One of the novels featured at both Tel Aviv’s and Jerusalem’s book week is Julie Silverstein and Tami Schlossberg Pruwer’s “Chutzpah Girls: 100 Tales of Daring Jewish Women.” The book includes one hundred short biographies of Jewish women spanning a variety of cultures and eras, with each story accompanied by a vibrant portrait illustrated by a female artist. Both Silverstein and Schlossberg Pruwer felt that their opportunity to participate in Hebrew Book Week was incredibly meaningful. Silverstein explained that when she was there, “It didn’t feel like a like a library,” she continued, saying, “It felt like a party. It felt like a festival.” For them, this festival was an opportunity to promote their book and, more importantly, their goal of telling the stories of Jewish women to a wide range of audiences. In Schlossberg Pruwer’s eyes, the festival was a success; she shared, when standing at the booth, “people came and bought it for their grandmothers or for their daughters, for their nieces… for their teachers… for their girlfriends, some even for their boyfriends.”
In a world where television and movies are booming, and people are scrolling through messages on social media, reading for pleasure has become less popular. However, Michal (Miki) Chassela, CEO of the Publishers Association of Israel, argues that reading remains. Chassela explained that studies show that six minutes of reading a day is more relaxing than other meditative strategies, such as taking a walk or drinking a cup of tea. She shared that reading is a vessel: through a book, “you go into a different place. You forget about where you are.” Schollsberg Pruwer also touched on this idea, explaining that, “Books and social media don’t have to be in competition; they can actually enhance each other.” So rather than focusing on one medium overshadowing another, it is important to determine how all platforms can coexist in harmony.
Chassela also dismissed the notion that reading is becoming less popular. She stated that “there is always this fear that people are going to stop reading.” However, the popularization of BookTok, a massive TikTok community dedicated to books, has essentially made reading trendy again. Influencers, through this platform, promote classics that might otherwise have drifted into the background, advertise the publication of new novels, and work to keep reading cool. Hebrew Book Week capitalises on this phenomenon, working to encourage young people to not only attend Hebrew Book Week but also develop and maintain a love for reading.
For Chassela, though, Hebrew Book Week is about so much more than just books. In her words, this festival is the place “where the story of Israel gets told.” The novels for sale recount these stories directly, whether it be the experiences of the hostages in Gaza or the perspective of parents of fallen soldiers.

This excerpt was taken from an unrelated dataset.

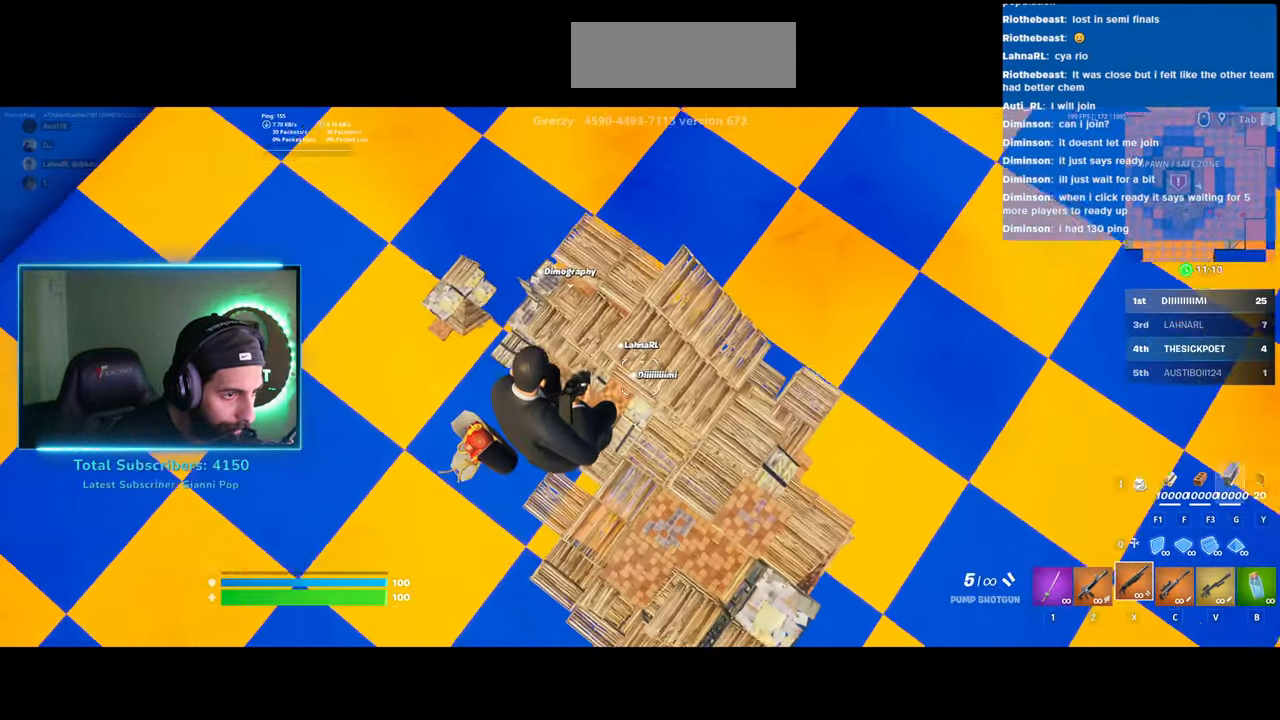
{"keys": ["a", "w"], "mouse": [], "events": [[100, "w", "down"], [183, "d", "up"], [200, "a", "down"]]}
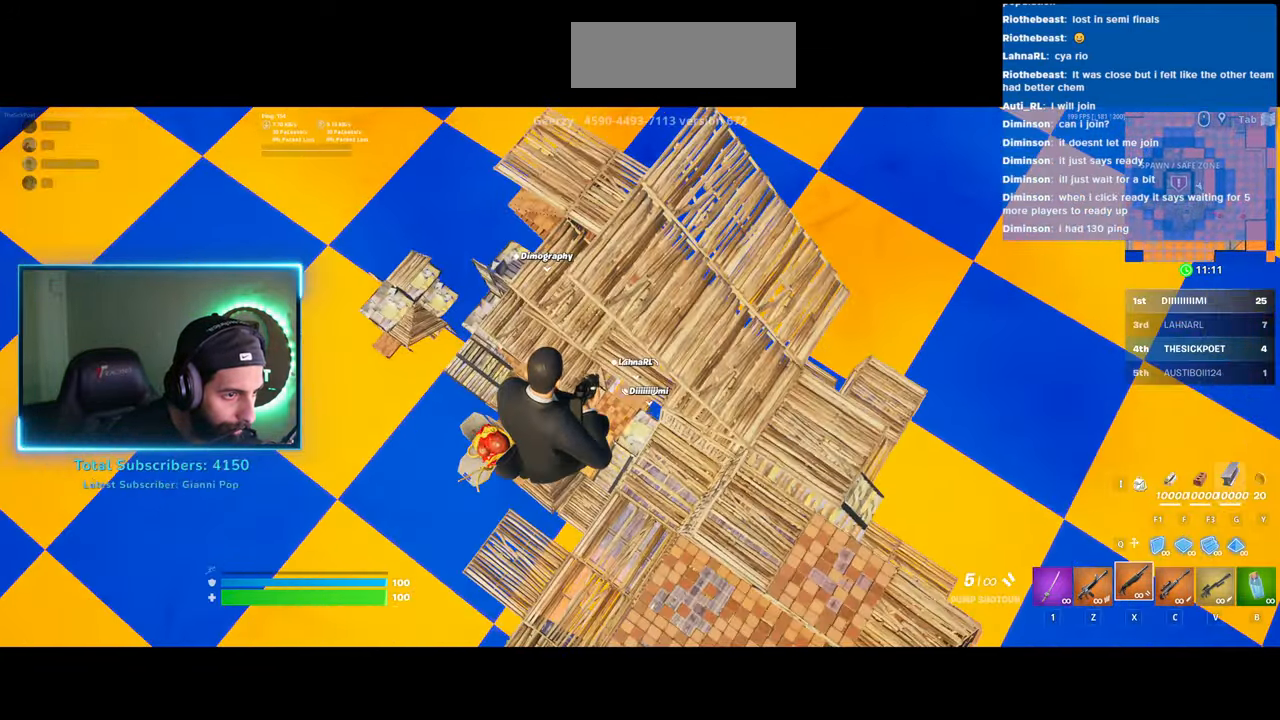
{"keys": ["w"], "mouse": [], "events": [[283, "a", "up"]]}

Chassela calls the festival a portrait of “Israel as a nation,” an image expressed not only through the books sold but also through the people who purchase them.In the heart of Sarona Park, Tel Aviv’s festival serves as an oasis where people from all walks of life, secular, religious, young, old, and anywhere in between, gather over a love for books and reading, but also a love for one another and a desire to live up to the Jewish namesake: the people of the book.